Lo de Cabra Loca le venía al pelo. Si Alberto hubiera sido un niño de los de ahora –y hubiera tenido unos padres como los de ahora- estoy convencido de que le habrían tratado psicólogos y psiquiatras que le habrían inflado a pastillas y terapias que le hubieran vuelto tarumba de verdad. Cualquier psicólogo de colegio (los curas del laicismo, al fin y al cabo) o padre de hoy en día, no dudaría un momento en calificar a Alberto de “niño hiperactivo” por su exceso de energía, vitalidad, cachondeo y ganas de hacer travesuras. Falta de concentración, lo llaman. Claro, como te vas a concentrar en nada si tienes una fantasía que te desborda o tu mayor preocupación es pensar como le vas a gastar la próxima broma a tu compañero de pupitre o al profesor de turno. Si eso es una enfermedad, Alberto la padecía de manera aguda, pero creo que la mayoría de los chavales de entonces, salvo los bovinos, también éramos así.

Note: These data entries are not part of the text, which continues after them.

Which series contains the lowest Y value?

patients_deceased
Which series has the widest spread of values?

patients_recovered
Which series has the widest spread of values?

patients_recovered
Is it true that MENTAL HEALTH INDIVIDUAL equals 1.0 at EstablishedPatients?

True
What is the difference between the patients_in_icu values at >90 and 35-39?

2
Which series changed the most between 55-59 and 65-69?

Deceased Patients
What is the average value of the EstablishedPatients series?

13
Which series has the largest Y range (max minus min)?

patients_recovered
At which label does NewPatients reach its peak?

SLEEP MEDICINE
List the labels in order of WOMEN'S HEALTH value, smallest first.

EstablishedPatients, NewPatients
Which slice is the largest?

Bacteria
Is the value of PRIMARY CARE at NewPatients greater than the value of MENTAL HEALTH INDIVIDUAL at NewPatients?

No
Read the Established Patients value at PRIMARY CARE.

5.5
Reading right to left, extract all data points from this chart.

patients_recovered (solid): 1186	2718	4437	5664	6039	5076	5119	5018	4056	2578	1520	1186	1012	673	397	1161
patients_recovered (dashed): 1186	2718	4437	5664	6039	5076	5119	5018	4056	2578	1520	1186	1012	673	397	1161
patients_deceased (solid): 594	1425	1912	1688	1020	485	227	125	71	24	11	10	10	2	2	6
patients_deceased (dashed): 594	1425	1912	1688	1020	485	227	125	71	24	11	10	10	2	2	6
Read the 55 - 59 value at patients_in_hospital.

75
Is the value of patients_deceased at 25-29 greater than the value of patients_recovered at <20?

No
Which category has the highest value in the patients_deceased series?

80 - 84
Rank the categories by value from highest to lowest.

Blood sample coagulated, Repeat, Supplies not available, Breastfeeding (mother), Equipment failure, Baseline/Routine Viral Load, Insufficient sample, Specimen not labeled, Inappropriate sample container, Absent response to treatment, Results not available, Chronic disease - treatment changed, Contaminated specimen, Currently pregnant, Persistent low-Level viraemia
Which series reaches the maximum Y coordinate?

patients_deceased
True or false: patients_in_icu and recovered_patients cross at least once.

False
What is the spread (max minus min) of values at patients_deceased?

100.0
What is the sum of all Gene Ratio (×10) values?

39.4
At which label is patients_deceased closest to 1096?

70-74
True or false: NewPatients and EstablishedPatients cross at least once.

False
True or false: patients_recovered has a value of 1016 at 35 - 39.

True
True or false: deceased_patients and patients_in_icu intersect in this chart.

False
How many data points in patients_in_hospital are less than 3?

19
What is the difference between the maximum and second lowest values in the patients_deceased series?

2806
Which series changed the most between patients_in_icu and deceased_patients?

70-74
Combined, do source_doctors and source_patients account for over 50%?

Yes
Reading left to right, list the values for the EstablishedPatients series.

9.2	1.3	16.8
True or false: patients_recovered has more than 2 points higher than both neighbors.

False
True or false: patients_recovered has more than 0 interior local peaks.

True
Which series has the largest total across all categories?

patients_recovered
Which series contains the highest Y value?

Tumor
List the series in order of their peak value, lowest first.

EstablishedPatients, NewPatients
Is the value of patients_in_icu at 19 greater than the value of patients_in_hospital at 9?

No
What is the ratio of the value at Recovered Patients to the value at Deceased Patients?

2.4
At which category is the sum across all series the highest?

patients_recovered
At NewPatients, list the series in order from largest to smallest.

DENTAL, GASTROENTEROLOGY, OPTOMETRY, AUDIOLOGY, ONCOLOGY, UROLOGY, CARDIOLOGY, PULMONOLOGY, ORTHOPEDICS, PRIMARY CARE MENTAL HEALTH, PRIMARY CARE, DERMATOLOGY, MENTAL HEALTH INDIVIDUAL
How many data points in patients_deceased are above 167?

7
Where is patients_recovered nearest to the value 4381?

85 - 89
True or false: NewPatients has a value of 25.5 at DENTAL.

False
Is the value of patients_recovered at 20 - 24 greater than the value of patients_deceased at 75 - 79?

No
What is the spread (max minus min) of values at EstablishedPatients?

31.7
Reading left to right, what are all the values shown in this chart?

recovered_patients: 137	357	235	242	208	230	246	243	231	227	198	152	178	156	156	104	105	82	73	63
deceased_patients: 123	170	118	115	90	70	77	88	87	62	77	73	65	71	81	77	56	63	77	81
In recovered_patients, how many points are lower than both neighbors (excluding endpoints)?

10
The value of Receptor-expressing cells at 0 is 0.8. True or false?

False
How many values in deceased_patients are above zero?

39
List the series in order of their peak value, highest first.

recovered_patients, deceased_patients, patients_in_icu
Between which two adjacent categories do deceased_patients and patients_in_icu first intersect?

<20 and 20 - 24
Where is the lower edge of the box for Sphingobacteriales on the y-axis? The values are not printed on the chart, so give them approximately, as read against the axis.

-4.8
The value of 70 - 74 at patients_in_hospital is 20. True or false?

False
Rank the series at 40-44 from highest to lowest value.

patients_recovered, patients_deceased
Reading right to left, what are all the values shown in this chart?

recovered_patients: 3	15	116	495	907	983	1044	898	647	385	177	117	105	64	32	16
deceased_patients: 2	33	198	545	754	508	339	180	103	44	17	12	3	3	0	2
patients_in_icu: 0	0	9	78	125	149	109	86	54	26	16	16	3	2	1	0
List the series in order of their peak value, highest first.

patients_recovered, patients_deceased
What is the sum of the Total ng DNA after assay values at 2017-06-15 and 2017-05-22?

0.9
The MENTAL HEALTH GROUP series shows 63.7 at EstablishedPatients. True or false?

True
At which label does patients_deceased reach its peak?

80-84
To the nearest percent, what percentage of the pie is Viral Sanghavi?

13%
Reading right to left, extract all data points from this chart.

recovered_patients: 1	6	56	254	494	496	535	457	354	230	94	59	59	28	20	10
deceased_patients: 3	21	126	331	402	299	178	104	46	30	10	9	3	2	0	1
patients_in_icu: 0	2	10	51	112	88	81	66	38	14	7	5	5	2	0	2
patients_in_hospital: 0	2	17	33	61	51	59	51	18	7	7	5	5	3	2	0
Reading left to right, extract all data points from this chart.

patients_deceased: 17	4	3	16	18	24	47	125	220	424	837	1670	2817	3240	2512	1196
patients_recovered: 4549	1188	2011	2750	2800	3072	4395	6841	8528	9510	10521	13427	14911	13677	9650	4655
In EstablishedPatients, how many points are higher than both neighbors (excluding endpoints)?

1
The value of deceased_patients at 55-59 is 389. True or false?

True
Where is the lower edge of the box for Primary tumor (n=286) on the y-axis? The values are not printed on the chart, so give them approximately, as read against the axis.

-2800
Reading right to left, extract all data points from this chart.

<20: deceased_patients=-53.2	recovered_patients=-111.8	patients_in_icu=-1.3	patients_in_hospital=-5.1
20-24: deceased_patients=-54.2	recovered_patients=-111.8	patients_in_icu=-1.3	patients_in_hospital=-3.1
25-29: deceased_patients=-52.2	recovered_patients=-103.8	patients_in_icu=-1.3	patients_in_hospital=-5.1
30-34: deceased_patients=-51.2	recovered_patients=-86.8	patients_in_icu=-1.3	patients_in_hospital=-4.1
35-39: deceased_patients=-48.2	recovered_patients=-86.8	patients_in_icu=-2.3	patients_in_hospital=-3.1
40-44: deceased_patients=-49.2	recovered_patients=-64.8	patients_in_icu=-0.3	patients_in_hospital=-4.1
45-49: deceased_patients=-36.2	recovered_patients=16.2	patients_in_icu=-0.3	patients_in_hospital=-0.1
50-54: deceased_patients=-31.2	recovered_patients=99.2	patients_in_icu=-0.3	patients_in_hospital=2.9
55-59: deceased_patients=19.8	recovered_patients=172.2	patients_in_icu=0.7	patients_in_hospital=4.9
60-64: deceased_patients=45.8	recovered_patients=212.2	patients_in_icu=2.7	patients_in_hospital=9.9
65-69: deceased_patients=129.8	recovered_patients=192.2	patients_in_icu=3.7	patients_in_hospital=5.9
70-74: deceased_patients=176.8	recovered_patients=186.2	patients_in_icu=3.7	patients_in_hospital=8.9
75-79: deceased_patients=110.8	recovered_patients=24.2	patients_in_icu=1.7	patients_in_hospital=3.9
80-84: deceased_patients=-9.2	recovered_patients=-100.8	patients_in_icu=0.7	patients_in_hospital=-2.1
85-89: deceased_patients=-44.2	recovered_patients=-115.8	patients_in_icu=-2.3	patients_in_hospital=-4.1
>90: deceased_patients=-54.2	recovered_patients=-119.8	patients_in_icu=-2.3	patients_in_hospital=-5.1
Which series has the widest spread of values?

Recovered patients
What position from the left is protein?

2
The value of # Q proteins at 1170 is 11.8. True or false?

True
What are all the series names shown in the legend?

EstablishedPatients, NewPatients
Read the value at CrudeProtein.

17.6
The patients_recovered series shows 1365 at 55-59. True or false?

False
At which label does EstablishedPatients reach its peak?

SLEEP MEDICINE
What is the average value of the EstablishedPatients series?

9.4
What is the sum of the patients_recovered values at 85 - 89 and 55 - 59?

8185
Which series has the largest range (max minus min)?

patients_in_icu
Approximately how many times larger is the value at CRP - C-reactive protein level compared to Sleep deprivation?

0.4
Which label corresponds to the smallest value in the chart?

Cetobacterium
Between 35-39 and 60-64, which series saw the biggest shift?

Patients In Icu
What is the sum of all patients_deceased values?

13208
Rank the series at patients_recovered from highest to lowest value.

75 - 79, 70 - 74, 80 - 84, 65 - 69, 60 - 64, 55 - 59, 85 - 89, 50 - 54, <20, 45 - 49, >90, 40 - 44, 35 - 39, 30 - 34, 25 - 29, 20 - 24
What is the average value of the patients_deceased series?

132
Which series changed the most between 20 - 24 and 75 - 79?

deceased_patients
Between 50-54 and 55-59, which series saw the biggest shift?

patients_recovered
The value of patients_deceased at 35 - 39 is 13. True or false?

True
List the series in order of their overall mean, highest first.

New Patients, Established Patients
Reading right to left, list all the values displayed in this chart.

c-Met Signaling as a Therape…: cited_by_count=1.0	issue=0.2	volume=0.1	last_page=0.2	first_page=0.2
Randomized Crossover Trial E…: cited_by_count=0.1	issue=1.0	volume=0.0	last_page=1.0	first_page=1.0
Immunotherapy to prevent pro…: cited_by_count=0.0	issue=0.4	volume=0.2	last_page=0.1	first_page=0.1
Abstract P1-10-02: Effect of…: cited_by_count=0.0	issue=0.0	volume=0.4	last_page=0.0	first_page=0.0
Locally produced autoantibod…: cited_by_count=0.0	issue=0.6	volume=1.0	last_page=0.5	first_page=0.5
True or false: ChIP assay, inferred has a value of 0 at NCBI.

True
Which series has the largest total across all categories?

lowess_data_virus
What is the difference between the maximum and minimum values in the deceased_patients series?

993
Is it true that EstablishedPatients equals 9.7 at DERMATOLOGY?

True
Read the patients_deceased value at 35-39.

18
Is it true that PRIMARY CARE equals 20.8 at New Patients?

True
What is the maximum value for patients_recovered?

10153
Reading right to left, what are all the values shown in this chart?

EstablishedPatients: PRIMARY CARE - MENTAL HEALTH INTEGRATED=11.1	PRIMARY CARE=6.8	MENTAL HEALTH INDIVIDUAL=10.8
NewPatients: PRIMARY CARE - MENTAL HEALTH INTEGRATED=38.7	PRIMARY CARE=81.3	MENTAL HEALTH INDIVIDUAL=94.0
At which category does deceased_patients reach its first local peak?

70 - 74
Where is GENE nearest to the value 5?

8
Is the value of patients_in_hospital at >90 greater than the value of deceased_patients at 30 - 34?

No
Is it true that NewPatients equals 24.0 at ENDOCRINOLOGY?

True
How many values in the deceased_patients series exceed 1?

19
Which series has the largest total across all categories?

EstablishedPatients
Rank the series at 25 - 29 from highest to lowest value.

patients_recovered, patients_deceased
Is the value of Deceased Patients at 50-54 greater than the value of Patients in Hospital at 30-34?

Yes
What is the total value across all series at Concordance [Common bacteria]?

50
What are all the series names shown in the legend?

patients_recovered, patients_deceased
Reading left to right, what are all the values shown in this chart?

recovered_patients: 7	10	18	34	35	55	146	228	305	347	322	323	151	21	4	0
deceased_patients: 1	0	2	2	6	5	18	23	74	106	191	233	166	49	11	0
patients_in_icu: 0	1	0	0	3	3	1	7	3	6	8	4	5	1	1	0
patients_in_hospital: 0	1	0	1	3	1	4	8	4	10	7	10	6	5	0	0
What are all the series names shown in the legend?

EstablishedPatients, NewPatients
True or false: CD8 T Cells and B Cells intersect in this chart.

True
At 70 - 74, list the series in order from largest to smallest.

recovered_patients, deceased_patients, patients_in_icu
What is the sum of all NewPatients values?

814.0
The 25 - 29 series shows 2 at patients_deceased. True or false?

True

Durante el primer año juntos nos hicimos amigos; tan amigos como pueden ser dos niños de siete años: jugábamos juntos, no nos peleábamos entre nosotros, hacíamos el camino de casa al colegio y viceversa juntos, etc. En ese primer año, Alberto y yo tuvimos que "reforzar" la lectura a dos compañeros nuestos de clase que provenían de familias muy pobres y que prácticamente no sabían leer. Alberto tenía más paciencia que yo (que atizaba coscorrones a mi "alumno" cuando fallaba) y consiguió mejores resultados en su faceta de profesor. Siempre se le dió mejor tratar a la gente.

Alberto era de mi "banda" en clase: cuadrilla de chavales, despabilados y un poco golfos, que solíamos ser los que "mandábamos", en los juegos del recreo, en el reparto de collejas a los más pringaos, etc. Yo le protegía a él -físicamente, yo era el deportista y él era el gordito- y él me hacía reír hasta llorar, como hizo siempre.

Alberto conseguía hacerme reir como un salvaje, ensanchando mis pulmones; me hacía reir de verdad, como ríes cuando eres niño, solo que él hacía que yo riera así siempre. El humor de Alberto estaba lleno de guiños de inteligencia, de ironía blanca, pero también usaba el gesto justo, impostaba la voz como nadie, imitaba a quien quería como quería.

Le encantaba intercalar frases de chistes o de películas en las conversaciones, que se convertían en claves de humor inteligente; llegamos a tener tantos "chistes privados" que había conversaciones entre nosotros que nadie entendía, pero que a nosotros nos hacían partirnos de risa. Cuando pasaba eso, para no ser incómodos -si nos interesaba- a un tercero, Alberto le explicaba el chiste en cuestión o la escena de la película correspondiente, con lo que el interlocutor, normalmente, también se partía de risa con él y entraba en la conversación.

Dicen que el humor es un gran componente del amor, cuando se trata de la pareja; en nuestro caso, fué un ingrediente fundamental de nuestra amistad: lo pasábamos siempre bien juntos, sólo por el hecho de estar juntos. Mi mujer -que quería a Alberto casi tanto como yo- me decía, sin celos, con admiración: "Sólo te ríes así con él", y a veces la sorprendía mirándome feliz cuando yo soltaba una estruendosa risotada con alguna ocurrencia de Alberto.